I also was wondering if there would be any merit to investigating the ProstT5 embeddings. I was going to also try and see if the embeddings showed any relationships between hypothetical proteins that phynteny marked as "lytic" based on synteny. But again I don't know if this would be worth doing, I'm completely out of my depth here.
Thank you if you got to reading this far I really appreciate anyone putting their time towards helping me. I would be so thankful for any ideas of research questions I should pursue or opinions on how I should proceed with the data I currently have.
Finding genes by similarity in a few small genomes is an easy task in bioinformatics, but you must make sure that you are asking the right research question first. For example, I cannot make sense of this:
And I think posing a proper research question is the most important thing and warrants a proper discussion with your supervisor. E.g.: Why would you drop genomes that contain those genes? Don't all phages need those lysis proteins? I'm not an expert in phage biology, but if somebody came to me with this question, I'd a priori assume they are asking the wrong question unless they convinced me of the opposite (I'd assume that anyway, out of experience). Possibly, in the process of the resulting discussion, we normally both figure out a proper initial hypothesis and what is feasible.
Strictly lytic phages will not have integrate or excisionase, as those are only required for the dormant lysogenic cycle. Finding their presence means the phage is capable of lysogenic activity, so it would not be great for therapeutic use and might even bolster the immunity of its host bacteria against other phages. Sphae already checks for these sequences against the PHROG db. And the repressor/ antirepressor systems are present in phages that switch between lytic and lysogenic activity, meaning it is also a phage that can enter the lysogenic cycle and muddy therapeutic use. These systems are highly variable among phages however, and Sphae doesn’t check explicitly for these markers. You said that “finding genes by similarity in bioinformatics is an easy task”, I guess I’m more worried about forming a small database of relevant genes based on recent literature regarding my specific bacterial host. I’m not sure if this is redundant considering what sphae has already checked against (the link in my above post) I’m just wondering if that is something that people normally do when investigating these genomes.
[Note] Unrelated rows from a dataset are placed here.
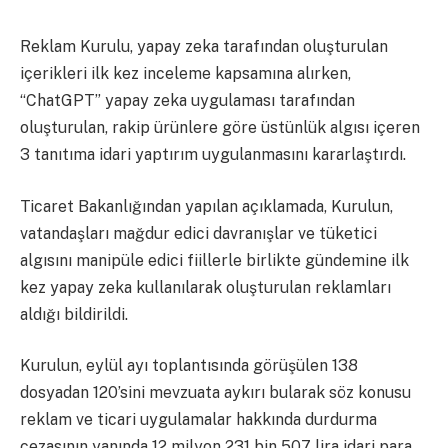
Reklam Kurulu, yapay zeka tarafından oluşturulan
içerikleri ilk kez inceleme kapsamına alırken,
“ChatGPT” yapay zeka uygulaması tarafından
oluşturulan, rakip ürünlere göre üstünlük algısı içeren
3 tanıtıma idari yaptırım uygulanmasını kararlaştırdı.
Ticaret Bakanlığından yapılan açıklamada, Kurulun,
vatandaşları mağdur edici davranışlar ve tüketici
algısını manipüle edici fiillerle birlikte gündemine ilk
kez yapay zeka kullanılarak oluşturulan reklamları
aldığı bildirildi.
Kurulun, eylül ayı toplantısında görüşülen 138
dosyadan 120’sini mevzuata aykırı bularak söz konusu
reklam ve ticari uygulamalar hakkında durdurma
cezasının yanında 12 milyon 231 bin 507 lira idari para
Also, I am very new to this so it might be easy but I’m really not sure what steps to start with, would you be able to point me in the right direction?
Ok, thank you for the explanation. As I said, I am no expert in phage biology.
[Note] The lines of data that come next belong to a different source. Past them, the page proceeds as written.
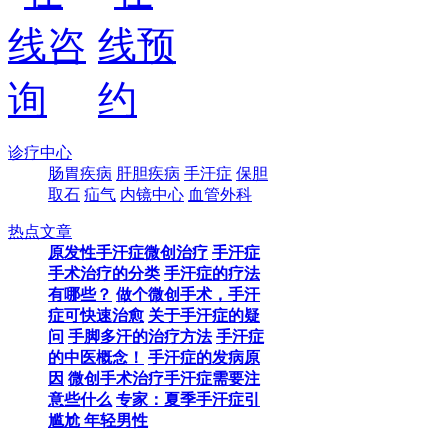
诊疗中心
肠胃疾病
肝胆疾病
手汗症
保胆
取石
疝气
内镜中心
血管外科
热点文章
原发性手汗症微创治疗
手汗症
手术治疗的分类
手汗症的疗法
有哪些？
做个微创手术，手汗
症可快速治愈
关于手汗症的疑
问
手脚多汗的治疗方法
手汗症
的中医概念！
手汗症的发病原
因
微创手术治疗手汗症需要注
意些什么
专家：夏季手汗症引
尴尬 年轻男性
Meticulous literature study is generally good practice for any science project (it shouldn't bother you if it's common practice, shortcuts like ChatGPT are available these days, and too many will take those). You can also use protein family databases like InterPro to search for candidate sequences. For a few phage sequences, you could also annotate all of their CDS directly with InterProScan.
I'd always start not with building a sequence database, but a literature database, and check specifically for reviews on this topic. Possibly, others have performed similar searches before, in this case simply replicate their methods.
If nothing else is found, create a sequence database of known protein sequences of interest in FASTA format, create a Blast database of it, and run BlastX with the phage genomes directly.
Even if the pipeline you employ does something similar, you will want full control over the template sequences searched and the E-value and filtering cutoff. I would not bother with whether this function partially overlaps with your pipeline.
Please let us know if you need help with any specific step.